Building off of my previous question, I am trying to derive the normal equations for the least squares problem:
$$ \min_W \|WX - Y\|_2 \\ W \in \mathbb{C}^{N \times N} \quad X, Y \in \mathbb{C}^{N \times M} $$
The intuitive way of viewing this problem is that I am trying to predict a vector $y$ (of length $N$) from a corresponding $x$ vector using a matrix $W$, and to estimate $W$ I have multiple ($M$, to be precise) realizations of $x$ and $y$ packed into matrices $X$ and $Y$.

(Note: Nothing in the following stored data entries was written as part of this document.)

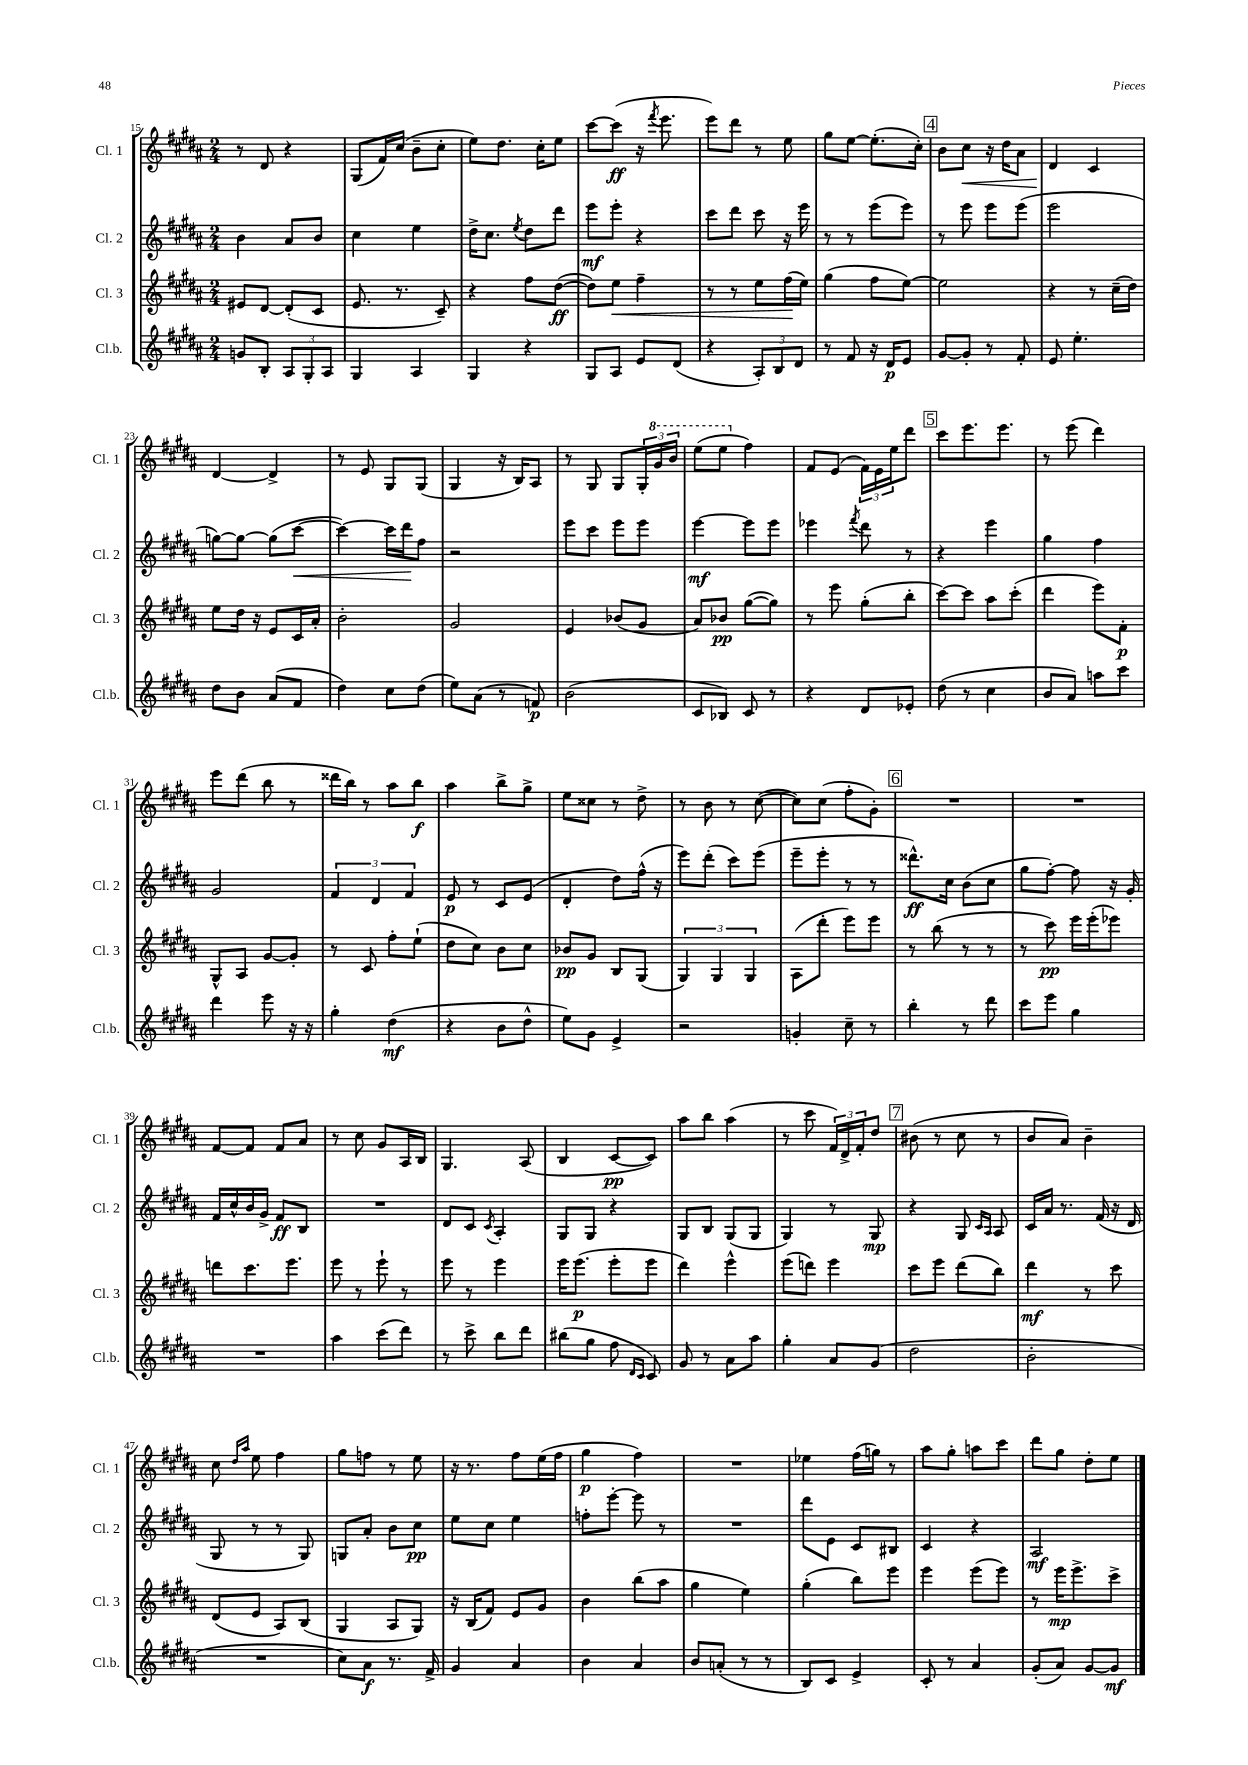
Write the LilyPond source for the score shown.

<<
\new StaffGroup <<
\new Staff = "s0" \with { instrumentName = "Cl. 1" shortInstrumentName = "Cl. 1" } {
    \clef treble \key b \major \numericTimeSignature \time 2/4
    r8 dis'8 r4 |
    gis8( fis'16) cis''16( b'8-- cis''8-. |
    e''8) dis''8. cis''16-. e''8 |
    cis'''8~ cis'''8\ff( r16 \acciaccatura { fis'''8 } e'''8. |
    e'''8) dis'''8 r8 e''8 |
    gis''8 e''8~ e''8.-.( cis''16-.) |
    \mark \markup { \box "4" } b'8 cis''8\< r16 dis''16 ais'8 |
    dis'4\! cis'4 |
    dis'4~ dis'4-> |
    r8 e'8 gis8 gis8( |
    gis4 r16 b16) ais8 |
    r8 gis8 gis8 \tuplet 3/2 { gis16-. \ottava #1 gis''16 b''16 } |
    e'''8( e'''8 \ottava #0 fis''4) |
    fis'8 e'8( \tuplet 3/2 { fis'16) e'16 e''16 } dis'''8 |
    \mark \markup { \box "5" } cis'''8 e'''8. e'''8. |
    r8 e'''8( dis'''4) |
    e'''8 dis'''8( b''8 r8 |
    disis'''16 b''16) r8 ais''8 b''8\f |
    ais''4 b''8-> gis''8-> |
    e''8 cisis''8 r8 dis''8-> |
    r8 b'8 r8 cis''8~( |
    cis''8) cis''8( fis''8-. gis'8-.) |
    \mark \markup { \box "6" } R2 |
    R2 |
    fis'8~ fis'8 fis'8 ais'8 |
    r8 cis''8 gis'8 ais16 b16 |
    gis4. ais8( |
    b4 cis'8~\pp cis'8) |
    ais''8 b''8 ais''4( |
    r8 cis'''8 \tuplet 3/2 { fis'16) dis'16-> fis'16-. } dis''8 |
    \mark \markup { \box "7" } bis'8( r8 cis''8 r8 |
    b'8 ais'8) b'4-- |
    cis''8 \grace { dis''16 ais''16 } e''8 fis''4 |
    gis''8 f''8 r8 e''8 |
    r16 r8. fis''8 e''16( fis''16 |
    gis''4\p fis''4) |
    R2 |
    ees''4 fis''16( g''16) r8 |
    ais''8 gis''8-. a''8 cis'''8 |
    dis'''8 gis''8 dis''8-. e''8 \bar "|." |
}
\new Staff = "s1" \with { instrumentName = "Cl. 2" shortInstrumentName = "Cl. 2" } {
    \clef treble \key b \major \numericTimeSignature \time 2/4
    b'4 ais'8 b'8 |
    cis''4 e''4 |
    dis''16-> cis''8. \acciaccatura { e''8 } dis''8 dis'''8 |
    e'''8\mf e'''8-. r4 |
    cis'''8 dis'''8 cis'''8 r16 e'''16 |
    r8 r8 e'''8( e'''8) |
    \mark \markup { \box "4" } r8 e'''8 e'''8 e'''8( |
    e'''2 |
    g''8~) g''8~ g''8( cis'''8~\< |
    cis'''4~) cis'''16 dis'''16\! fis''8 |
    r2 |
    e'''8 cis'''8 e'''8 e'''8 |
    e'''4~\mf e'''8 e'''8 |
    ees'''4 \acciaccatura { fis'''8 } dis'''8 r8 |
    \mark \markup { \box "5" } r4 e'''4 |
    gis''4 fis''4 |
    gis'2 |
    \tuplet 3/2 { fis'4 dis'4 fis'4 } |
    e'8\p r8 cis'8 e'8( |
    dis'4-. dis''8) fis''16-^( r16 |
    e'''8) dis'''8-.( cis'''8) e'''8( |
    e'''8-- e'''8-. r8 r8 |
    \mark \markup { \box "6" } disis'''8.-^\ff) cis''16 b'8( cis''8 |
    gis''8 fis''8~-.) fis''8 r16 gis'16-. |
    fis'16 cis''16-^ b'16 gis'16-> fis'8\ff b8 |
    R2 |
    dis'8 cis'8 \acciaccatura { cis'8 } ais4-. |
    gis8 gis8 r4 |
    gis8 b8 gis8( gis8 |
    gis4) r8 gis8\mp |
    \mark \markup { \box "7" } r4 gis8 \grace { cis'16 ais16 } ais8 |
    cis'16 ais'16 r8. fis'16( r16 dis'16 |
    gis8 r8 r8 gis8) |
    g8 ais'8-. b'8 cis''8\pp |
    e''8 cis''8 e''4 |
    f''8-. e'''8~-. e'''8 r8 |
    R2 |
    dis'''8 e'8 cis'8 bis8 |
    cis'4 r4 |
    ais2\mf \bar "|." |
}
\new Staff = "s2" \with { instrumentName = "Cl. 3" shortInstrumentName = "Cl. 3" } {
    \clef treble \key b \major \numericTimeSignature \time 2/4
    eis'8 dis'8~ dis'8-.( cis'8 |
    e'8. r8. cis'8--) |
    r4 fis''8 dis''8~\ff( |
    dis''8) e''8\< fis''4-- |
    r8 r8 e''8 fis''16\!( e''16) |
    gis''4( fis''8 e''8~) |
    \mark \markup { \box "4" } e''2 |
    r4 r8 cis''16--( dis''16) |
    e''8 dis''16 r16 e'8 cis'16 ais'16-. |
    b'2-. |
    gis'2 |
    e'4 bes'8( gis'8 |
    ais'8) bes'8\pp gis''8~( gis''8) |
    r8 e'''8 gis''8-.( b''8-. |
    \mark \markup { \box "5" } cis'''8~) cis'''8 ais''8 cis'''8-.( |
    dis'''4 e'''8) fis'8-.\p |
    gis8-^ ais8 gis'8~ gis'8-. |
    r8 cis'8 fis''8-. e''8-!( |
    dis''8 cis''8) b'8 cis''8 |
    bes'8\pp gis'8 b8 gis8( |
    \tuplet 3/2 { gis4) gis4 gis4 } |
    ais8( dis'''8-. e'''8) e'''8 |
    \mark \markup { \box "6" } r8 b''8( r8 r8 |
    r8 cis'''8\pp) e'''16 e'''16-.( ees'''8) |
    d'''8 cis'''8. e'''8. |
    e'''8 r8 e'''8-! r8 |
    e'''8 r8 e'''4 |
    e'''16 e'''8.\p( e'''8-. e'''8 |
    dis'''4) e'''4-^ |
    e'''8( d'''8) e'''4 |
    \mark \markup { \box "7" } cis'''8 e'''8 dis'''8( b''8) |
    dis'''4\mf r8 cis'''8 |
    dis'8( e'8 ais8) b8( |
    gis4 ais8 gis8) |
    r16 b16( fis'8) e'8 gis'8 |
    b'4 b''8( ais''8 |
    gis''4 e''4) |
    gis''4-.( b''8) e'''8 |
    e'''4 e'''8( e'''8) |
    r8 e'''16\mp e'''8.-> cis'''8-> \bar "|." |
}
\new Staff = "s3" \with { instrumentName = "Cl.b." shortInstrumentName = "Cl.b." } {
    \clef treble \key b \major \numericTimeSignature \time 2/4
    g'8 b8-. \tuplet 3/2 { ais8 gis8-. ais8 } |
    gis4 ais4 |
    gis4 r4 |
    gis8 ais8 e'8 dis'8( |
    r4 \tuplet 3/2 { ais8-.) b8 dis'8 } |
    r8 fis'8 r16 dis'16\p e'8 |
    \mark \markup { \box "4" } gis'8~ gis'8-. r8 fis'8-. |
    e'8 e''4.-. |
    dis''8 b'8 ais'8( fis'8 |
    dis''4) cis''8 dis''8( |
    e''8) ais'8( r8 f'8\p) |
    b'2( |
    cis'8 bes8) cis'8 r8 |
    r4 dis'8 ees'8-. |
    \mark \markup { \box "5" } dis''8( r8 cis''4 |
    b'8 ais'8) a''8 cis'''8 |
    dis'''4 e'''8 r16 r16 |
    gis''4-. dis''4\mf( |
    r4 b'8 dis''8-^ |
    e''8) gis'8 e'4-> |
    r2 |
    g'4-. cis''8-- r8 |
    \mark \markup { \box "6" } b''4-. r8 dis'''8 |
    cis'''8 e'''8 gis''4 |
    R2 |
    ais''4 cis'''8( dis'''8) |
    r8 cis'''8-> b''8 dis'''8 |
    bis''8( gis''8 fis''8 \grace { dis'16 cis'16 } cis'8) |
    gis'8 r8 ais'8 ais''8 |
    gis''4-. ais'8 gis'8( |
    \mark \markup { \box "7" } dis''2 |
    b'2-. |
    R2 |
    cis''8) ais'8\f r8. fis'16-> |
    gis'4 ais'4 |
    b'4 ais'4 |
    b'8 a'8-.( r8 r8 |
    b8) cis'8 e'4-> |
    cis'8-. r8 ais'4 |
    gis'8-.( ais'8) gis'8~ gis'8\mf \bar "|." |
}
>>
>>
\layout { \context { \Score currentBarNumber = #15 } }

I am trying to define this in terms of a least-squares problem and derive the normal equations myself, but I'm running into issues in taking the derivative. To spell it out explicitly, I can re-state the above equation as:
$$ \min_W (WX - Y)^H (WX - Y) \\ = \min_W (X^H W^H - Y^H) (WX - Y) \\ = \min_W (X^H W^H W X - Y^H W X - X^H W^H Y + Y^H Y) $$
Now typically I would take the derivative with respect to $W$, set it equal to zero, and solve for $W$. However, my matrix calculus is rusty and everything I know is basically summed up on this webpage, where it explicitly states:
Note that the Hermitian transpose is not used because complex conjugates are not analytic.
Now, because of Michael C. Grant's answer I feel there must be some way of doing this, but I am at a loss as to how. Thank you all in advance!